摊子自火红的熔岩之上都显眼,便似是一盏灯,打亮了地狱寂寥一般。
白色的。
与其说这是城,倒不如说是那城主的个人古堡,祝棠红久久坐于石阶之上,也未见得有谁前来。
如今,倒是有人前来了。
是一捧寡淡的水墨画,烟眉淡眸着的人,神色极淡,拾掇了些许衣下摆,便同祝棠红一齐拾一处坐下。
“坐这,不热么?”
城主来了,这一嫩生生的新生狐狸便再无法专心了。
她将书本都搁下,将一双柔的眼也都蕴起柔和的光彩,温着一对唇去笑。
“先生怀里冷么?学生可进去么?”
城主也曾有过尾巴,寻常时均藏着,动情时便再藏不住,只得摆出来。
这一秀美的,一双间杂着温煦的眼,曾见过的。
那城主动了情,尾巴自身后低低地摆也摆的,似条挑食的白狼。
此时这一城主的长尾未曾遮掩,便静淡地盘于她的腿侧,听她言,则微微地摆起。
“允。”
她将身子略侧过,抬起些许手臂,唇上勾了几分淡薄的情绪。
是什么?
祝棠红带着书,遭了这城主抱于怀中,抬首能见着的便是她那若隐若现的几分唇珠。
昔日总见不着的一捧,吻起是什么滋味?是否如糖一般甜?
她是凉的,怀也凉,身子亦是如此。
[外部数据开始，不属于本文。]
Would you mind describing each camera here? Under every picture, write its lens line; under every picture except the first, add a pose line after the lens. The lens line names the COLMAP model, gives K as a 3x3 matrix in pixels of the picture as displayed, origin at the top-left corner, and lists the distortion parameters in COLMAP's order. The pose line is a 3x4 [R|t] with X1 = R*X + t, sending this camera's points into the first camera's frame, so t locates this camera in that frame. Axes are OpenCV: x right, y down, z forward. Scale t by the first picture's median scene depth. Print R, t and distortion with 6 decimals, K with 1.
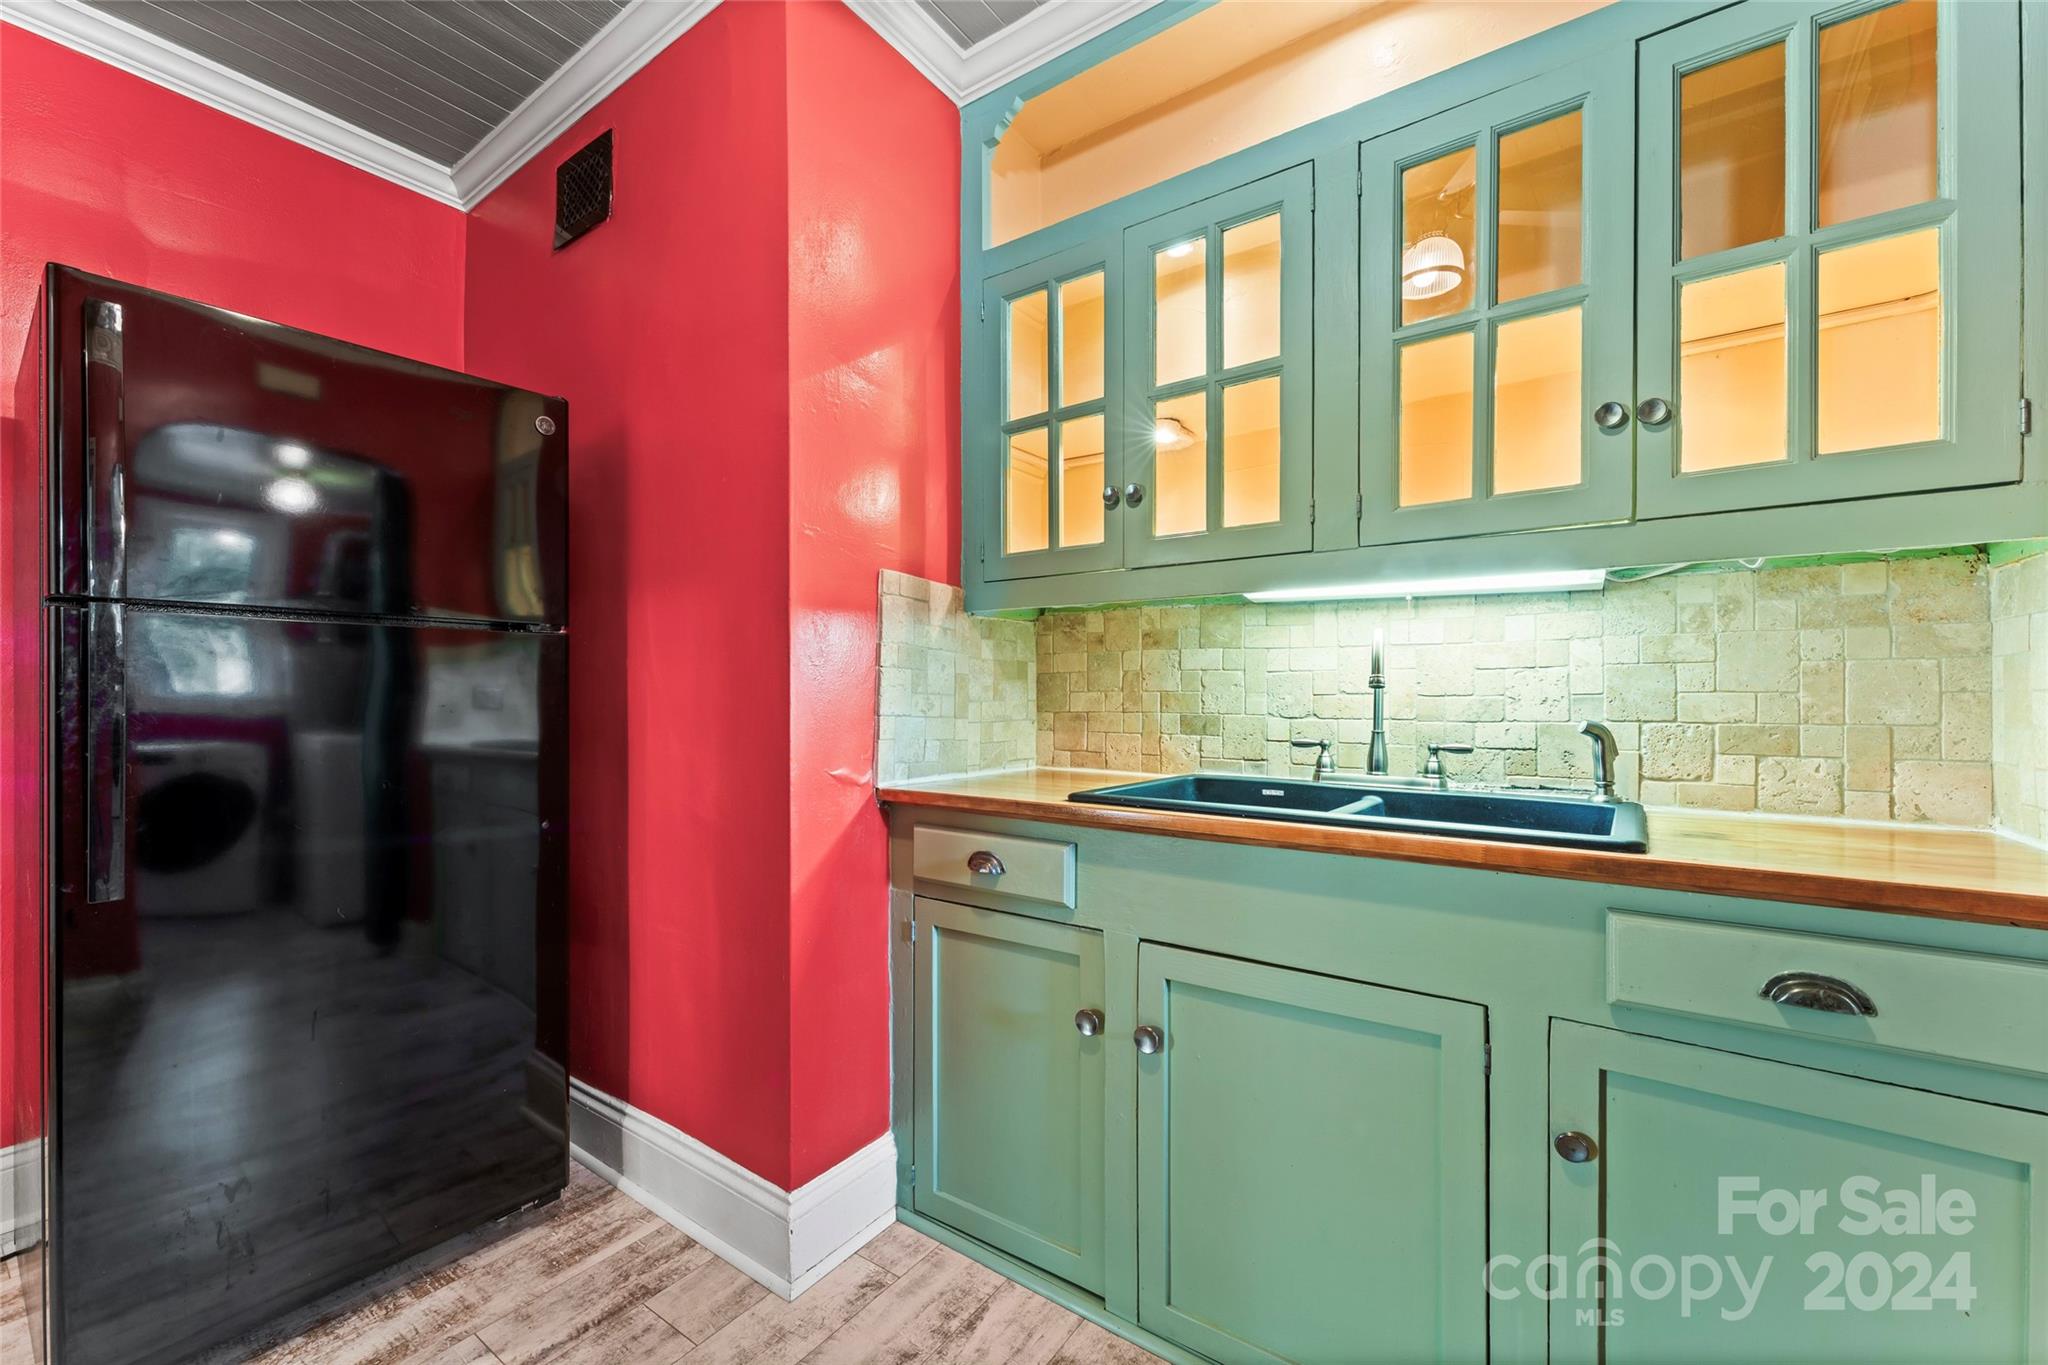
lens RADIAL K [[830.2, 0, 1019.3], [0, 830.2, 693.2], [0, 0, 1]] dist [-0.000406, 0.000188]
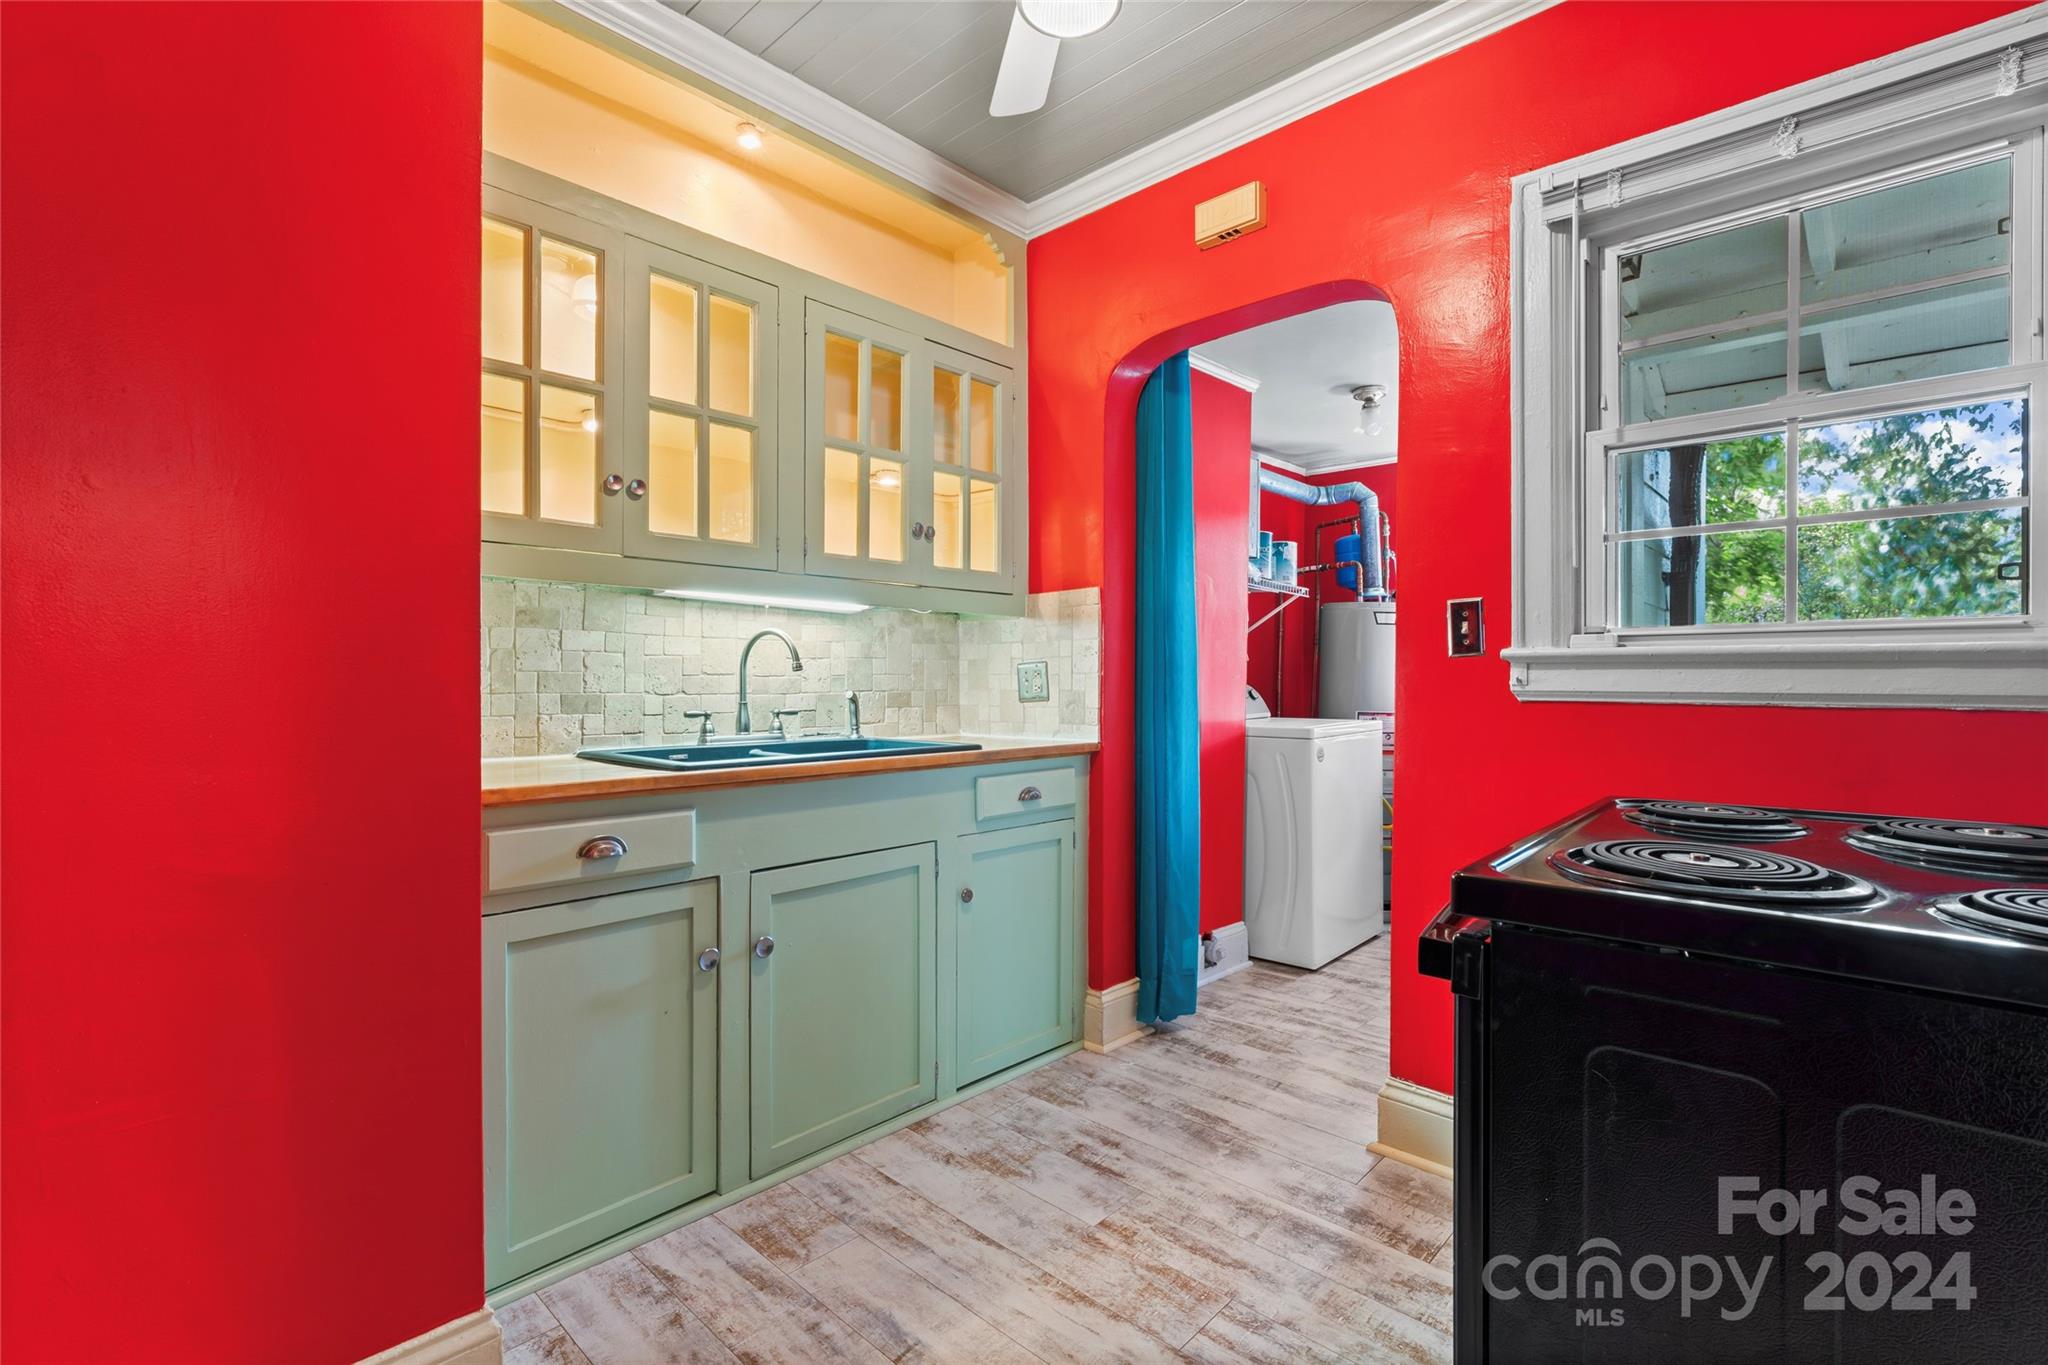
lens RADIAL K [[927.8, 0, 1021.0], [0, 927.8, 678.9], [0, 0, 1]] dist [-0.000299, 0.000712]
pose [[0.129476, -0.002970, 0.991578, -1.066070], [-0.007159, 0.999967, 0.003930, -0.001856], [-0.991557, -0.007607, 0.129450, 0.380149]]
都带淡香。
那是否那唇珠糖会是冰冰凉凉的雪糕,入口也既化。
昳丽的,背影都昳丽瘦削。
这般美至倾城之人,是否能收入囊中?
那一初生恶魔一双眼里尽是柔润的风情,她将唇也拾起,不可去吻唇,她便微微抬首,将女人的眼去吻了。
舔舐它,以唇舔舐它。那一薄的眼皮下是一十足典雅的墨瞳。
吻去,吻她的眼,将眼也舔舐,睫毛也吻湿了,都沾上零碎的水。
女人安静的,未曾言语过什么,仅是纵容,另一只开着的眼,则淡淡地勾上了祝棠红的那耳垂。
她去抬手,轻轻揉捏着她那耳垂。
软的,软至通透。
“允你来吻我这眼了么?”
含着古韵的,便是女人那嗓音。
祝棠红微微愣了些许身形,便摆起了身后的那一长尾,勾上了她的那一倒钩,便轻声地道:“对不住,亲爱。我有冒犯你么?”
说是冒犯,女人的手更是冒犯了她。
她那手又探进去,冰凉的,也探入衣裳内里。女人那薄的唇含紧了这一秀美的狐狸的锁骨,便也低垂下眉眼含吮。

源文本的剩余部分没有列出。